Folketrygdfondet, which runs the domestic and Nordic assets segment of Norway’s sovereign wealth fund, said pay for top executives was a major reason why it voted against management in this year’s shareholder meetings, and singled out the corporate governance code of neighbouring Sweden for criticism.

In a post on its website, the Oslo-based manager of the Government Pension Fund Norway (GPFN), said voting against remuneration schemes for senior executives and the composition of company boards had been key issues in this year’s annual general meeting (AGM) season, from its perspective.

Folketrydfondet said that as well as in Norway, it had also been active at AGMs in its Nordic neighbours, and that most cases when it had voted against management in these other countries had been about the company’s chief executive officer also sitting on the company’s board – something the asset management firm said it saw particularly in Sweden.

Annie Bersagel, portfolio manager ESG at Folketrydfondet, said:“The Swedish recommendation for corporate governance allows up to one member of the group management to sit on the board.

“We believe this is unfortunate, as one of the board’s main tasks is to control the management of the company,” she said.

In Norway, the firm said in the post, it was forbidden for the group management of ASA-registered companies to sit on the board.

Folketrygdfondet manages GPFN, the smaller part of Norway’s overall SWF which includes the much larger, and higher-profile, Government Pension Fund Global.

The NOK333bn (€32.2bn) GPFN invests according to a benchmark consisting of 60% equities and 40% bonds, with a geographical allocation of 85% to Norway and 15% to the rest of the Nordic region.

In total, Folketrygdfondet said, it had voted against 58 board proposals this spring.

In the Norwegian market, it had been first and foremost remuneration schemes for senior executives that it had voted against, the manager said.

“The most common reasons why we vote against such schemes are unreasonable scope due to the lack of a maximum ceiling on the scheme,” said Bersagel.

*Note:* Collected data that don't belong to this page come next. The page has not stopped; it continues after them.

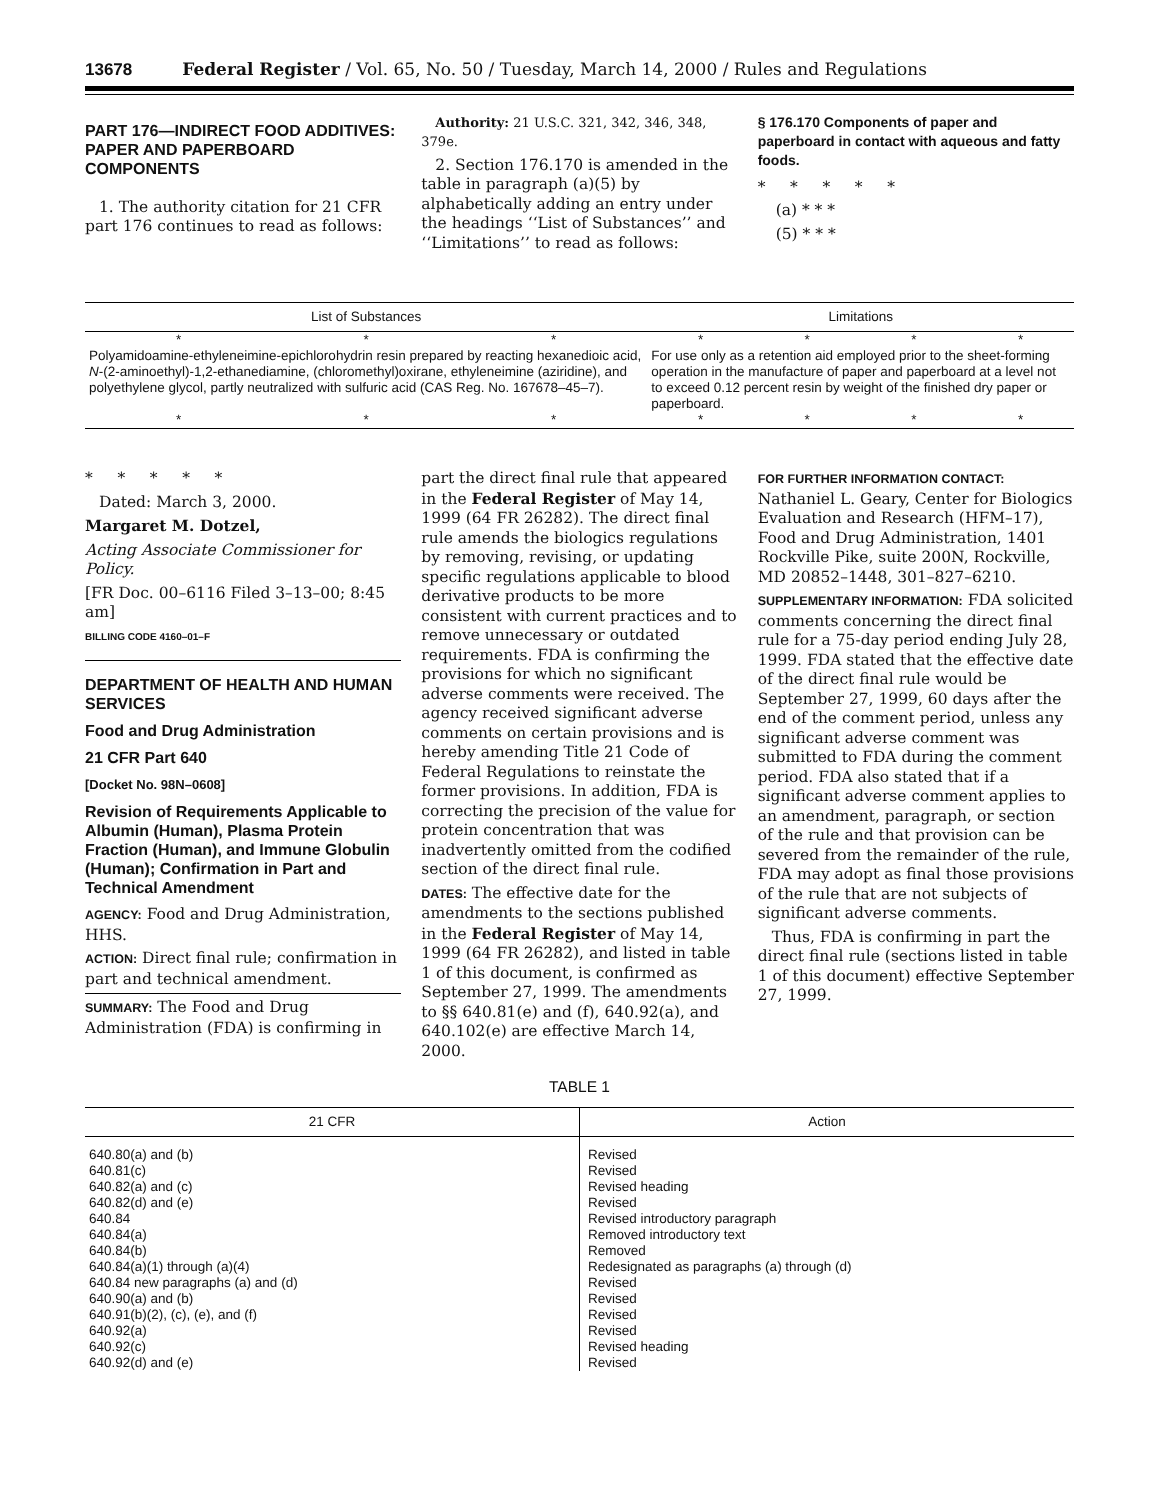13678 Federal Register / Vol. 65, No. 50 / Tuesday, March 14, 2000 / Rules and Regulations
PART 176—INDIRECT FOOD ADDITIVES: PAPER AND PAPERBOARD COMPONENTS
1. The authority citation for 21 CFR part 176 continues to read as follows:
Authority: 21 U.S.C. 321, 342, 346, 348, 379e.
2. Section 176.170 is amended in the table in paragraph (a)(5) by alphabetically adding an entry under the headings ‘‘List of Substances’’ and ‘‘Limitations’’ to read as follows:
§ 176.170 Components of paper and paperboard in contact with aqueous and fatty foods.
* * * * *
(a) * * *
(5) * * *
| List of Substances | | | Limitations | | | |
| --- | --- | --- | --- | --- | --- | --- |
| * | * | * | * | * | * | * |
| Polyamidoamine-ethyleneimine-epichlorohydrin resin prepared by reacting hexanedioic acid, N -(2-aminoethyl)-1,2-ethanediamine, (chloromethyl)oxirane, ethyleneimine (aziridine), and polyethylene glycol, partly neutralized with sulfuric acid (CAS Reg. No. 167678–45–7). | | | For use only as a retention aid employed prior to the sheet-forming operation in the manufacture of paper and paperboard at a level not to exceed 0.12 percent resin by weight of the finished dry paper or paperboard. | | | |
| * | * | * | * | * | * | * |
* * * * *
Dated: March 3, 2000.
Margaret M. Dotzel,
Acting Associate Commissioner for Policy.
[FR Doc. 00–6116 Filed 3–13–00; 8:45 am]
BILLING CODE 4160–01–F
DEPARTMENT OF HEALTH AND HUMAN SERVICES
Food and Drug Administration
21 CFR Part 640
[Docket No. 98N–0608]
Revision of Requirements Applicable to Albumin (Human), Plasma Protein Fraction (Human), and Immune Globulin (Human); Confirmation in Part and Technical Amendment
AGENCY: Food and Drug Administration, HHS.
ACTION: Direct final rule; confirmation in part and technical amendment.
SUMMARY: The Food and Drug Administration (FDA) is confirming in
part the direct final rule that appeared in the Federal Register of May 14, 1999 (64 FR 26282). The direct final rule amends the biologics regulations by removing, revising, or updating specific regulations applicable to blood derivative products to be more consistent with current practices and to remove unnecessary or outdated requirements. FDA is confirming the provisions for which no significant adverse comments were received. The agency received significant adverse comments on certain provisions and is hereby amending Title 21 Code of Federal Regulations to reinstate the former provisions. In addition, FDA is correcting the precision of the value for protein concentration that was inadvertently omitted from the codified section of the direct final rule.
DATES: The effective date for the amendments to the sections published in the Federal Register of May 14, 1999 (64 FR 26282), and listed in table 1 of this document, is confirmed as September 27, 1999. The amendments to §§ 640.81(e) and (f), 640.92(a), and 640.102(e) are effective March 14, 2000.
FOR FURTHER INFORMATION CONTACT: Nathaniel L. Geary, Center for Biologics Evaluation and Research (HFM–17), Food and Drug Administration, 1401 Rockville Pike, suite 200N, Rockville, MD 20852–1448, 301–827–6210.
SUPPLEMENTARY INFORMATION: FDA solicited comments concerning the direct final rule for a 75-day period ending July 28, 1999. FDA stated that the effective date of the direct final rule would be September 27, 1999, 60 days after the end of the comment period, unless any significant adverse comment was submitted to FDA during the comment period. FDA also stated that if a significant adverse comment applies to an amendment, paragraph, or section of the rule and that provision can be severed from the remainder of the rule, FDA may adopt as final those provisions of the rule that are not subjects of significant adverse comments.
Thus, FDA is confirming in part the direct final rule (sections listed in table 1 of this document) effective September 27, 1999.
TABLE 1
| 21 CFR | Action |
| --- | --- |
| 640.80(a) and (b) | Revised |
| 640.81(c) | Revised |
| 640.82(a) and (c) | Revised heading |
| 640.82(d) and (e) | Revised |
| 640.84 | Revised introductory paragraph |
| 640.84(a) | Removed introductory text |
| 640.84(b) | Removed |
| 640.84(a)(1) through (a)(4) | Redesignated as paragraphs (a) through (d) |
| 640.84 new paragraphs (a) and (d) | Revised |
| 640.90(a) and (b) | Revised |
| 640.91(b)(2), (c), (e), and (f) | Revised |
| 640.92(a) | Revised |
| 640.92(c) | Revised heading |
| 640.92(d) and (e) | Revised |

At several AGMs, Folketrygdfondet said it had also voted against issue authorisations – mainly those associated with share-based incentive schemes.

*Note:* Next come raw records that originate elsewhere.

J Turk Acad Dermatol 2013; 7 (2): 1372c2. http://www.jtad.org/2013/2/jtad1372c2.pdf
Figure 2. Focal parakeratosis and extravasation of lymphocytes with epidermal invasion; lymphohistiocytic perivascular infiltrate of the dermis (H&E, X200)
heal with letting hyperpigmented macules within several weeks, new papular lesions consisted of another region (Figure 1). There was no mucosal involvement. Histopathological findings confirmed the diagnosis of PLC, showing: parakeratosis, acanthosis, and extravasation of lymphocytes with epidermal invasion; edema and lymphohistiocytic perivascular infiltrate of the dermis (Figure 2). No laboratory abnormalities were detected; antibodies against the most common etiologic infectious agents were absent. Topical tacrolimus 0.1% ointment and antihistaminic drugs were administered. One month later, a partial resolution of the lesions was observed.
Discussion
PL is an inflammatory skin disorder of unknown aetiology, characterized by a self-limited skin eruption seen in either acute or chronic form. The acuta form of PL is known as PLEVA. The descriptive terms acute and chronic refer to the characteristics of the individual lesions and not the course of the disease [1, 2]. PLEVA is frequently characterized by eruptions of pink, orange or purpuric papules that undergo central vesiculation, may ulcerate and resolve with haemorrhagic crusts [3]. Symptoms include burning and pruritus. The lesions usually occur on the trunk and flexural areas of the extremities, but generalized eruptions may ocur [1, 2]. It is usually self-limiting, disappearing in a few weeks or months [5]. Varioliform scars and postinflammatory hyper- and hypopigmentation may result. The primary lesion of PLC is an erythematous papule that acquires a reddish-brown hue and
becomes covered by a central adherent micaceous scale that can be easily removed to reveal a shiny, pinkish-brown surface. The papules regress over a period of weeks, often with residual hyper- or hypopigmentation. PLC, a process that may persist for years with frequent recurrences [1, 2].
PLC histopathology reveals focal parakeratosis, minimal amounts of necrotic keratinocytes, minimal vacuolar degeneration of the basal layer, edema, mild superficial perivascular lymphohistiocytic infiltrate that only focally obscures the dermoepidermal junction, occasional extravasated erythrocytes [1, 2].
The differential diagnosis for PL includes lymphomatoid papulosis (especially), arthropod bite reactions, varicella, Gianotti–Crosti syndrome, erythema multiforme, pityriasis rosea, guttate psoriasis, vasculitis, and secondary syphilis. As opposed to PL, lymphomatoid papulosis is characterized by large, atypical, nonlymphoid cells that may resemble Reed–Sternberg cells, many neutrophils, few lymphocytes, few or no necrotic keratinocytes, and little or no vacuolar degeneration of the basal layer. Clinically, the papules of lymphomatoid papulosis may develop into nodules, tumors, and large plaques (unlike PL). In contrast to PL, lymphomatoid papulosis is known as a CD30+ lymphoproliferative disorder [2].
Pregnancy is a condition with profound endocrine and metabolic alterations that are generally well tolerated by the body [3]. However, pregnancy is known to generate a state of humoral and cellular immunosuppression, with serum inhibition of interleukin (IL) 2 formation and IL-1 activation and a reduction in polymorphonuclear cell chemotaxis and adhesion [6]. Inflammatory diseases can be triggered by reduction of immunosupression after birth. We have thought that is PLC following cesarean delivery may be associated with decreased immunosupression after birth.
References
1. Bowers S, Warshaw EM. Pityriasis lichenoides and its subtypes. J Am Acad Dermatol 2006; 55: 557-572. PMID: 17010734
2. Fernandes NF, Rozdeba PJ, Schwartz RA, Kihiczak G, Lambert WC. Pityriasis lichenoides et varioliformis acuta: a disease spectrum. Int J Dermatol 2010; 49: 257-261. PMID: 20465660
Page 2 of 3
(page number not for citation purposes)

In general, the SWF manager said it was a positive thing that staff and board members owned shares in the company – as this motivated long-term value creation.

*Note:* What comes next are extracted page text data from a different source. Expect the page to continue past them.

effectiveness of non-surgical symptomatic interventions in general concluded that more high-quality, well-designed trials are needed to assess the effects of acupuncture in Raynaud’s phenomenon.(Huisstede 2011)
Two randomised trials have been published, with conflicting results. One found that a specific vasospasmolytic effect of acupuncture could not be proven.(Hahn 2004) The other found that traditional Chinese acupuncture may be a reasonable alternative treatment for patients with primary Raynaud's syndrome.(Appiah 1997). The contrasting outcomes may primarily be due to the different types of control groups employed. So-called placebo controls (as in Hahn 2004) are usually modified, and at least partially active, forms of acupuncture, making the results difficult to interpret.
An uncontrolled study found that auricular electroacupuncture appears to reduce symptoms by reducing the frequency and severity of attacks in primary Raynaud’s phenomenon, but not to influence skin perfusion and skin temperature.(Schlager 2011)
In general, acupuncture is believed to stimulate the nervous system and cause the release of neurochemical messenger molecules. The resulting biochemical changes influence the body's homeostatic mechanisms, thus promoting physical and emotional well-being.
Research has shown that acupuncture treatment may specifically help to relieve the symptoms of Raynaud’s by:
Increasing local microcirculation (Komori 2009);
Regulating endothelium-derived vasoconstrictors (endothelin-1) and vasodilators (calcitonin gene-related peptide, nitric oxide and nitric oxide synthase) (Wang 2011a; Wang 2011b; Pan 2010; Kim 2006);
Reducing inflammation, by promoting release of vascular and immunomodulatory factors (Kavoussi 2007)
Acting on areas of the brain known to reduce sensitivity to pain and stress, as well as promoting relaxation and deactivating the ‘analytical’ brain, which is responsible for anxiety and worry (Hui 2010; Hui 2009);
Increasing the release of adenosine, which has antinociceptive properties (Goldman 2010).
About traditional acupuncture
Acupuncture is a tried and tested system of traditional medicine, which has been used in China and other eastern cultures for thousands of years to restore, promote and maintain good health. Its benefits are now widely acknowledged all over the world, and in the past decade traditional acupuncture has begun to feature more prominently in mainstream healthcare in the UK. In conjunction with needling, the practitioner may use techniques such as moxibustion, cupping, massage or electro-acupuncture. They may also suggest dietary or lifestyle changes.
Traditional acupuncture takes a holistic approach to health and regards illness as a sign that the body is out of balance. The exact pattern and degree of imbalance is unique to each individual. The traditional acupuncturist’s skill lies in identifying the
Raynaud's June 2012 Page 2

But the proposals it had voted against had lacked incentive schemes, Folketrygdfondet said – a shortcoming it said could lead to an unreasonable transfer of value from shareholders to senior figures in the company.

Folketrygdfondet also said that in its view, board members should not be covered by incentive-based schemes.

“This is also stated in the Norwegian recommendation for corporate governance. It is unfortunate if the board manages an incentive scheme in which they participate,” the firm said.